5 of 95 comments (clear)

  1. Sounds wrong by Carewolf · · Score: 1, Interesting

    Widevine like all EME are plugins, they are not part of the browser binary, but separate libraries. Chromium couldn't be open source if it wasn't designed that way. So remove the plugin? In any case the part about researching Chrome... WTF? Chromium is open source...

  2. Re:Is it just me by exomondo · · Score: 3, Interesting

    No, I can't put valid certificates on them. That would violate compliance in the first place

    Compliance with what?

  3. Re:There's no unilaterialism with software freedom by buss_error · · Score: 4, Interesting

    I'm speaking to at scale work, not simply a few thousand servers. Add more orders of magnitude.

    What you discuss is absolutely possible. If you have time, or manpower to dedicate to watching every single part of every single tool used. Management is simply not going to pay that salary. And since not every single tool is under constant, close scrutiny, the opportunity for sudden work stoppages is much greater. I simply cited the tools everyone knows.

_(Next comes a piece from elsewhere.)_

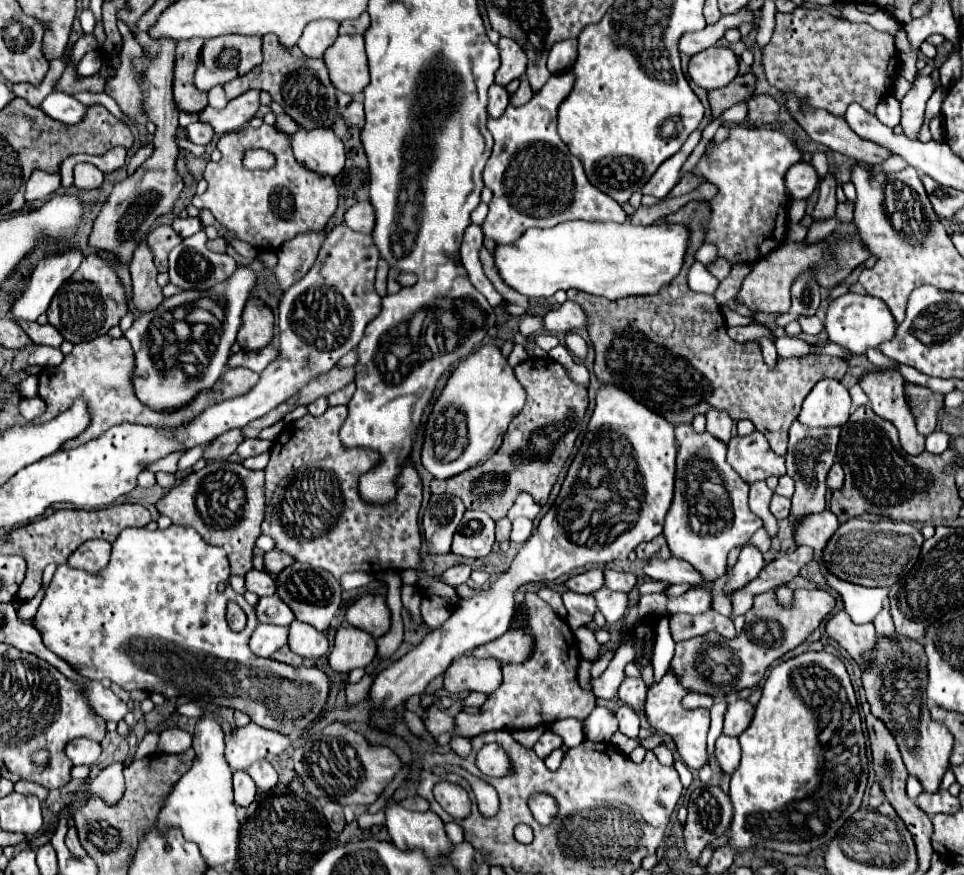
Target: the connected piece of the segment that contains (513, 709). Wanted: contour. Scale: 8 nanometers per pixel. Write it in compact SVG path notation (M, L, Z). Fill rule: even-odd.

    What you suggest about selecting software - not so much when you work at scale. Think many thousands of people, always with that percentage that simply don't get the news. (There's always someone).

    IT was suggested that we start using containers or VMs for maintenance. This is what we've come to. You can no longer depend on tools you own and supervise, you have to lock them up and proactively defend them - from their own makers.

    I find that astonishing.

    --
    Necessity is the plea for every infringement of human freedom. It is the argument of tyrants; it is the creed of slaves.
  4. Re:Still optional by Anonymous Coward · · Score: 5, Interesting

    Or delete the DLL from the plugins directory, or change the permissions on the plugins directory or use Chromium (which is essentially Chrome without the DRM bit anyway).

    Nope. Stop right there citizen.

    Changing ANYTHING about the DRM stuff is a no-no under the DMCA. You have no right to block it. You have no right to turn it off, and coming soon, you will have no right to a computer or software without it.

    In all seriousness though, I do wonder if changing the permissions on or deleting a DLL that provides DRM would be considered "tampering or circumventing a technological protection measure" under the DMCA and it's variants. Of course the browser is entitled not to play the content if that's the case, but my money is on the "You bet your ass it is." side considering that "helps" to increase corporate profits.

  5. Re:Still optional by Anonymous Coward · · Score: 1, Interesting

    It's unclear what will happen to the forks. I think the forks are all using the Chromium source code which is from now on also going to be contaminated with this change thanks to Google.